What is Forward Day by Day, and is it really free?
Forward Day by Day is a short daily devotional published since 1935 by Forward Movement, an official agency of The Episcopal Church. Each entry includes a scripture, a 250–300-word reflection, and a closing prayer. It is free on the web and in the Forward Day by Day mobile app; a small print booklet is also available by subscription for around $20 a year.
How do I find an Episcopal parish near me?
The find-a-parish tool on episcopalchurch.org lets you search by ZIP code or address, narrow by diocese, filter by language (English, Spanish, and others), and check accessibility.
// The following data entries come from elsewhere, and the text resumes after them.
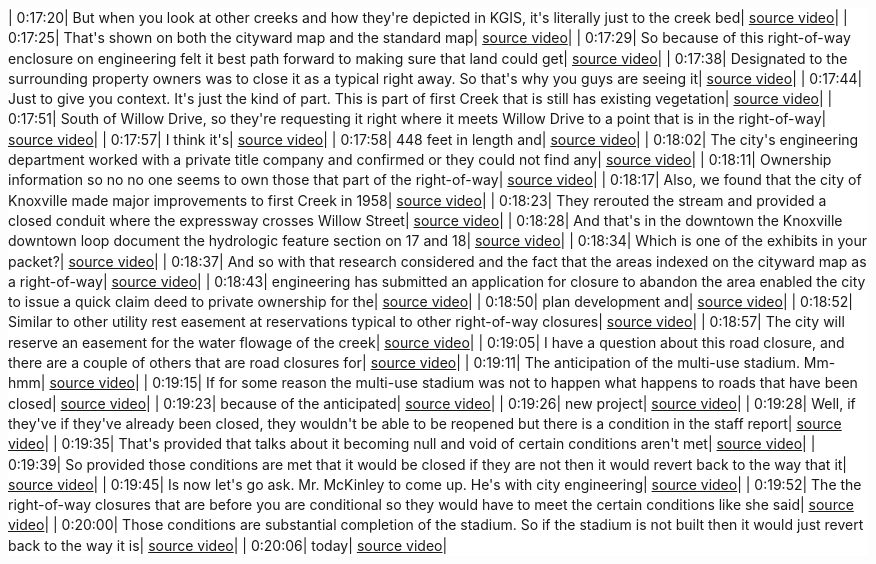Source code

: | 0:17:20| But when you look at other creeks and how they're depicted in KGIS, it's literally just to the creek bed| [source video](https://archive.org/details/planning-r-399-211108-agenda-review?start=1040)|
| 0:17:25| That's shown on both the cityward map and the standard map| [source video](https://archive.org/details/planning-r-399-211108-agenda-review?start=1045)|
| 0:17:29| So because of this right-of-way enclosure on engineering felt it best path forward to making sure that land could get| [source video](https://archive.org/details/planning-r-399-211108-agenda-review?start=1049)|
| 0:17:38| Designated to the surrounding property owners was to close it as a typical right away. So that's why you guys are seeing it| [source video](https://archive.org/details/planning-r-399-211108-agenda-review?start=1058)|
| 0:17:44| Just to give you context. It's just the kind of part. This is part of first Creek that is still has existing vegetation| [source video](https://archive.org/details/planning-r-399-211108-agenda-review?start=1064)|
| 0:17:51| South of Willow Drive, so they're requesting it right where it meets Willow Drive to a point that is in the right-of-way| [source video](https://archive.org/details/planning-r-399-211108-agenda-review?start=1071)|
| 0:17:57| I think it's| [source video](https://archive.org/details/planning-r-399-211108-agenda-review?start=1077)|
| 0:17:58| 448 feet in length and| [source video](https://archive.org/details/planning-r-399-211108-agenda-review?start=1078)|
| 0:18:02| The city's engineering department worked with a private title company and confirmed or they could not find any| [source video](https://archive.org/details/planning-r-399-211108-agenda-review?start=1082)|
| 0:18:11| Ownership information so no no one seems to own those that part of the right-of-way| [source video](https://archive.org/details/planning-r-399-211108-agenda-review?start=1091)|
| 0:18:17| Also, we found that the city of Knoxville made major improvements to first Creek in 1958| [source video](https://archive.org/details/planning-r-399-211108-agenda-review?start=1097)|
| 0:18:23| They rerouted the stream and provided a closed conduit where the expressway crosses Willow Street| [source video](https://archive.org/details/planning-r-399-211108-agenda-review?start=1103)|
| 0:18:28| And that's in the downtown the Knoxville downtown loop document the hydrologic feature section on 17 and 18| [source video](https://archive.org/details/planning-r-399-211108-agenda-review?start=1108)|
| 0:18:34| Which is one of the exhibits in your packet?| [source video](https://archive.org/details/planning-r-399-211108-agenda-review?start=1114)|
| 0:18:37| And so with that research considered and the fact that the areas indexed on the cityward map as a right-of-way| [source video](https://archive.org/details/planning-r-399-211108-agenda-review?start=1117)|
| 0:18:43| engineering has submitted an application for closure to abandon the area enabled the city to issue a quick claim deed to private ownership for the| [source video](https://archive.org/details/planning-r-399-211108-agenda-review?start=1123)|
| 0:18:50| plan development and| [source video](https://archive.org/details/planning-r-399-211108-agenda-review?start=1130)|
| 0:18:52| Similar to other utility rest easement at reservations typical to other right-of-way closures| [source video](https://archive.org/details/planning-r-399-211108-agenda-review?start=1132)|
| 0:18:57| The city will reserve an easement for the water flowage of the creek| [source video](https://archive.org/details/planning-r-399-211108-agenda-review?start=1137)|
| 0:19:05| I have a question about this road closure, and there are a couple of others that are road closures for| [source video](https://archive.org/details/planning-r-399-211108-agenda-review?start=1145)|
| 0:19:11| The anticipation of the multi-use stadium. Mm-hmm| [source video](https://archive.org/details/planning-r-399-211108-agenda-review?start=1151)|
| 0:19:15| If for some reason the multi-use stadium was not to happen what happens to roads that have been closed| [source video](https://archive.org/details/planning-r-399-211108-agenda-review?start=1155)|
| 0:19:23| because of the anticipated| [source video](https://archive.org/details/planning-r-399-211108-agenda-review?start=1163)|
| 0:19:26| new project| [source video](https://archive.org/details/planning-r-399-211108-agenda-review?start=1166)|
| 0:19:28| Well, if they've if they've already been closed, they wouldn't be able to be reopened but there is a condition in the staff report| [source video](https://archive.org/details/planning-r-399-211108-agenda-review?start=1168)|
| 0:19:35| That's provided that talks about it becoming null and void of certain conditions aren't met| [source video](https://archive.org/details/planning-r-399-211108-agenda-review?start=1175)|
| 0:19:39| So provided those conditions are met that it would be closed if they are not then it would revert back to the way that it| [source video](https://archive.org/details/planning-r-399-211108-agenda-review?start=1179)|
| 0:19:45| Is now let's go ask. Mr. McKinley to come up. He's with city engineering| [source video](https://archive.org/details/planning-r-399-211108-agenda-review?start=1185)|
| 0:19:52| The the right-of-way closures that are before you are conditional so they would have to meet the certain conditions like she said| [source video](https://archive.org/details/planning-r-399-211108-agenda-review?start=1192)|
| 0:20:00| Those conditions are substantial completion of the stadium. So if the stadium is not built then it would just revert back to the way it is| [source video](https://archive.org/details/planning-r-399-211108-agenda-review?start=1200)|
| 0:20:06| today| [source video](https://archive.org/details/planning-r-399-211108-agenda-review?start=1206)|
You can also click through to the diocesan website for service times, clergy, and parish-specific information.
Is The Episcopal Church growing or declining?
TEC has been in steady numerical decline for several decades and is currently around 1.5 million baptized members in roughly 6,400 congregations. The site does not hide this — annual parochial reports and General Convention statistics are published openly. Some dioceses and individual parishes are growing; the national trend is downward.
Is this site the right place to learn Christian doctrine in depth?
Not really — it is excellent for liturgy, daily prayer, parish discovery, and institutional information, but it is light on systematic teaching and biblical exposition. For deeper teaching you will want to pair it with a Bible-study tool (BibleProject, Bible Gateway, Logos) or with a parish-based catechumenate, which most Episcopal churches now offer in some form.